AUTHOR=Zhou Jian-Guo , Wong Ada Hang-Heng , Wang Haitao , Tan Fangya , Chen Xiaofei , Jin Su-Han , He Si-Si , Shen Gang , Wang Yun-Jia , Frey Benjamin , Fietkau Rainer , Hecht Markus , Ma Hu , Gaipl Udo S. TITLE=Elucidation of the Application of Blood Test Biomarkers to Predict Immune-Related Adverse Events in Atezolizumab-Treated NSCLC Patients Using Machine Learning Methods JOURNAL=Frontiers in Immunology VOLUME=13 YEAR=2022 URL=https://www.frontiersin.org/journals/immunology/articles/10.3389/fimmu.2022.862752 DOI=10.3389/fimmu.2022.862752 ISSN=1664-3224 ABSTRACT=Background

Development of severe immune-related adverse events (irAEs) is a major predicament to stop treatment with immune checkpoint inhibitors, even though tumor progression is suppressed.

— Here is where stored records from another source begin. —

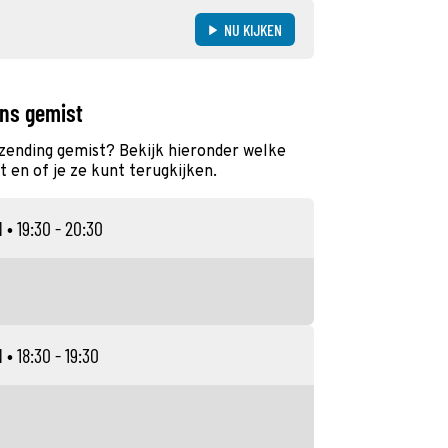
NU KIJKEN
ans gemist
tzending gemist? Bekijk hieronder welke
 en of je ze kunt terugkijken.
N
• 19:30 - 20:30
N
• 18:30 - 19:30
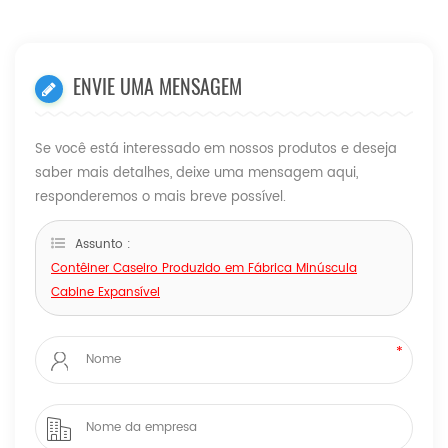
ENVIE UMA MENSAGEM
Se você está interessado em nossos produtos e deseja
saber mais detalhes, deixe uma mensagem aqui,
responderemos o mais breve possível.
Assunto :
Contêiner Caseiro Produzido em Fábrica Minúscula
Cabine Expansível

However, no effective early phase biomarker has been established to predict irAE until now.

Method

This study retrospectively used the data of four international, multi-center clinical trials to investigate the application of blood test biomarkers to predict irAEs in atezolizumab-treated advanced non-small cell lung cancer (NSCLC) patients. Seven machine learning methods were exploited to dissect the importance score of 21 blood test biomarkers after 1,000 simulations by the training cohort consisting of 80%, 70%, and 60% of the combined cohort with 1,320 eligible patients.

Results

XGBoost and LASSO exhibited the best performance in this study with relatively higher consistency between the training and test cohorts. The best area under the curve (AUC) was obtained by a 10-biomarker panel using the XGBoost method for the 8:2 training:test cohort ratio (training cohort AUC = 0.692, test cohort AUC = 0.681). This panel could be further narrowed down to a three-biomarker panel consisting of C-reactive protein (CRP), platelet-to-lymphocyte ratio (PLR), and thyroid-stimulating hormone (TSH) with a small median AUC difference using the XGBoost method [for the 8:2 training:test cohort ratio, training cohort AUC difference = −0.035 (p < 0.0001), and test cohort AUC difference = 0.001 (p=0.965)].

Conclusion

Blood test biomarkers currently do not have sufficient predictive power to predict irAE development in atezolizumab-treated advanced NSCLC patients. Nevertheless, biomarkers related to adaptive immunity and liver or thyroid dysfunction warrant further investigation.